Owner hopes to swap apartment approval for food prep in the basement
The popular but cramped Damark’s Deli could soon be super-sized, according to plans being considered by the East Hampton Town Planning Board. T.E. McMorrow

Damark’s Deli, a popular delicatessen on Three Mile Harbor Road in East Hampton, seems about to become a much larger store even though questions have been raised by a few East Hampton Town Planning Board members, the board’s attorney, and the town’s head building inspector. If approved, the plans before the planning board would make it the largest retail prepared-food business in East Hampton.

The planning board approved an application for changes at Damark’s in 2012 despite the fact that the floor of the basement would have been less than three inches above groundwater, meaning construction would take place well in the  groundwater in an area classified as a harbor protection overlay district.

That application began in 2009 with a proposal to increase the first floor of the building to 4,571 square feet and the basement to 3,907 square feet. Plans at the time called for a 1,770-square-foot apartment in the two-story structure. The planning board approved the site plan in March of 2012, but Bruce Damark, the owner, never acted on the project although approval required that a building permit be obtained within three years.

Under the current plan, the cramped space the deli occupies would be enlarged many times over. With the basement floor area included in the total square footage, the new structure would be a “super store” under the town code, with over 11,000 square feet of floor area.
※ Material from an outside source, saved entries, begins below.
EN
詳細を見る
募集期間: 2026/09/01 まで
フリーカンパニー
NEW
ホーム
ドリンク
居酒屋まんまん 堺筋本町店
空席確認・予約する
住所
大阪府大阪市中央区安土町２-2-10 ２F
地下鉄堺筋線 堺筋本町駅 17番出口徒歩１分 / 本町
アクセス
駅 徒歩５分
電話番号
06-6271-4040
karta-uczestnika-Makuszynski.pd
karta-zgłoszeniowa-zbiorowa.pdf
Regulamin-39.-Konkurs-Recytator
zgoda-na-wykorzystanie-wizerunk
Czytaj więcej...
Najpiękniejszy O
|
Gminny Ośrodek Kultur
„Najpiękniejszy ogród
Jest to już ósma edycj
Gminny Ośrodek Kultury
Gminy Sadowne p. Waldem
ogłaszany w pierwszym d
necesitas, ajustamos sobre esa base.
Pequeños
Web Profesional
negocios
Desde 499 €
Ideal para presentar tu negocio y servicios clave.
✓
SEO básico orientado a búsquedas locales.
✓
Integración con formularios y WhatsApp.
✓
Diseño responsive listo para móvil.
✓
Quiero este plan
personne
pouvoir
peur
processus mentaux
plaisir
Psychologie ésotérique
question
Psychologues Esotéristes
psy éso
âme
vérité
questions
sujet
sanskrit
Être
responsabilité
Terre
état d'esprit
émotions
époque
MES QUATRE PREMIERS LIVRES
How much of the basement should be counted in the calculations is one of several questions.

The building, which was built before zoning was adopted, was originally a residence, and there is no record of its having a certificate of occupancy. When asked by Reed Jones, chairman of the planning board, on Aug. 17 about the new application, David Kirst, an attorney with Eagan and Matthews, said the approved site plan was never pursued within the time permitted because financing was not, at the time, available.

In the site plan now, the apartment is gone, with more than 1,400 square feet originally planned for the apartment added for a total of 6,000 square feet in the basement and 5,400 square feet on the first floor.
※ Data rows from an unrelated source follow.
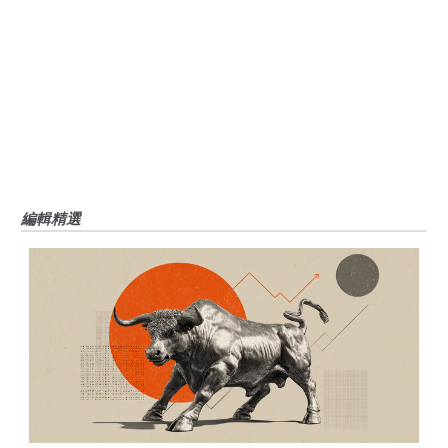
中都沒有頭寸，也沒有與文中提到的任何公司有業務關係。除了FXStreet，作
者沒有收到撰寫這篇文章的報酬。
FXStreet和作者不提供個性化的建議。作者對該資訊的準確性、完整性或適用
性不作任何陳述。FXStreet和作者將不承擔任何錯誤，遺漏或任何損失，傷害
或損害由此資訊及其顯示或使用引起的。錯誤和遺漏除外。本文作者和
FXStreet並非註冊投資顧問，本文內容無意提供任何投資建議。
編輯精選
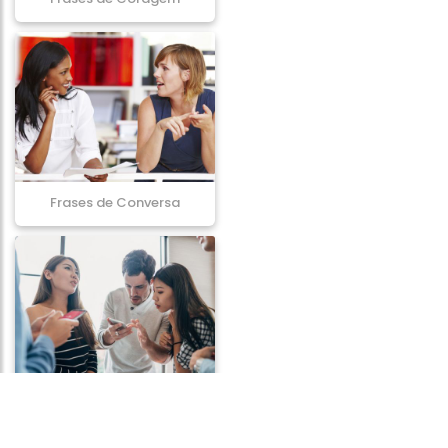
Frases de Conversa
Frases de Comportamento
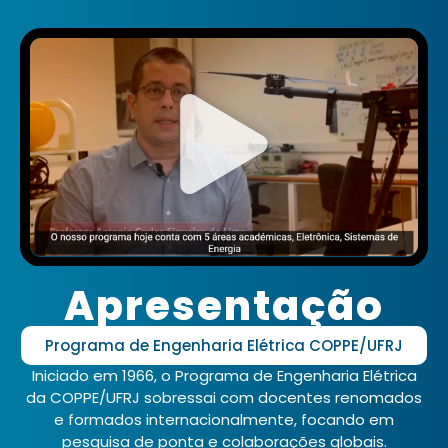
Apresentação
Programa de Engenharia Elétrica COPPE/UFRJ
Iniciado em 1966, o Programa de Engenharia Elétrica
da COPPE/UFRJ sobressai com docentes renomados
e formados internacionalmente, focando em
pesquisa de ponta e colaborações globais.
On Aug. 10, Nancy Keeshan addressed what turned out to be a controversial matter, saying the site plan should be treated as a new one rather than a modification. With two board members absent, one of whom was the chairman, Ms. Keeshan, the vice chairwoman, put the question to a vote. She was joined only by Kathleen Cunningham, with the resulting 3-to-2 vote meaning the plan would be treated as a modification. John Jilnicki, the attorney for the board, however, said on Monday that the vote was not binding.

Damark’s Deli was again front and center at the planning board meeting on Aug. 17, during which Mr. Jones read an email from Ms. Cunningham, who could not attend. In it, she expressed strong opposition to the new plan. She pointed out that Mr. Damark never applied for an extension of time under the 2012 approval. Now, Mr. Jilnicki said Monday, if Mr. Damark does not apply for a time extension, any modification would be of a voided site plan.
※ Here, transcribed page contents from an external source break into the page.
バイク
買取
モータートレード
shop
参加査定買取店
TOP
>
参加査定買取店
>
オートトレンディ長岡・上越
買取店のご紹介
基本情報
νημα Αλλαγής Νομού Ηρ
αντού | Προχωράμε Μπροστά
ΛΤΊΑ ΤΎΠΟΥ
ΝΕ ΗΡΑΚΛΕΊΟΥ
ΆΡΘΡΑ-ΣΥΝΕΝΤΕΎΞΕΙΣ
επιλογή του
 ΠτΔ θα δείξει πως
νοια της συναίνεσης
 Mr. Jilnicki also cautioned the board that if it were to hold Mr. Damark to the language in the 2012 approval, it might be acting in an “arbitrary and capricious” manner. He said time limits had been intended to give the board control over any major changes after it granted approval.

In her email to the board, Ms. Cunningham said, “I have several serious concerns regarding the cellar, as it will be built only three inches above groundwater, which, as a practical matter, is in groundwater.” She also questioned whether the plan was in the interests of good planning for Three Mile Harbor. “Just because it can be done doesn’t mean it should be done,” she said.

Her point of view was not shared by some of the board members. “We have to be careful in questioning previous determinations,” Ian Calder-Piedmonte said. But Job Potter asked, “Why is it okay to put this in with so little space to groundwater?” Patti Leber pointed out that the basement would now be well over 20 percent larger than in the previously approved site plan. She asked that the plan be sent to the Building Department for a review of total floor coverage in the basement.

The applicant’s representatives have said that almost the entire basement would be used for storage and an employee locker room was deemed storage. The problem for the board was determining how much of the approximately 6,000 square feet of the basement was being used exclusively for storage, and how much was being used for other purposes. Only 720 square feet is shown in the gross floor area calculation.

It also seems that the expanded building’s use as a catering facility would be of concern for Anne Glennon, the town’s head building inspector. She said catering could be considered a second use, which would trigger the need for more employees and more parking spaces. “They have to stay within the limits of what neighborhood business allows,” she said, referring to the property’s zoning. “What throws you to site plan is septic, parking, or additional seating,” she said.

One point all planning board members agreed with is the need for a public hearing. “A public hearing is very, very important,” Mr. Calder-Piedmonte said.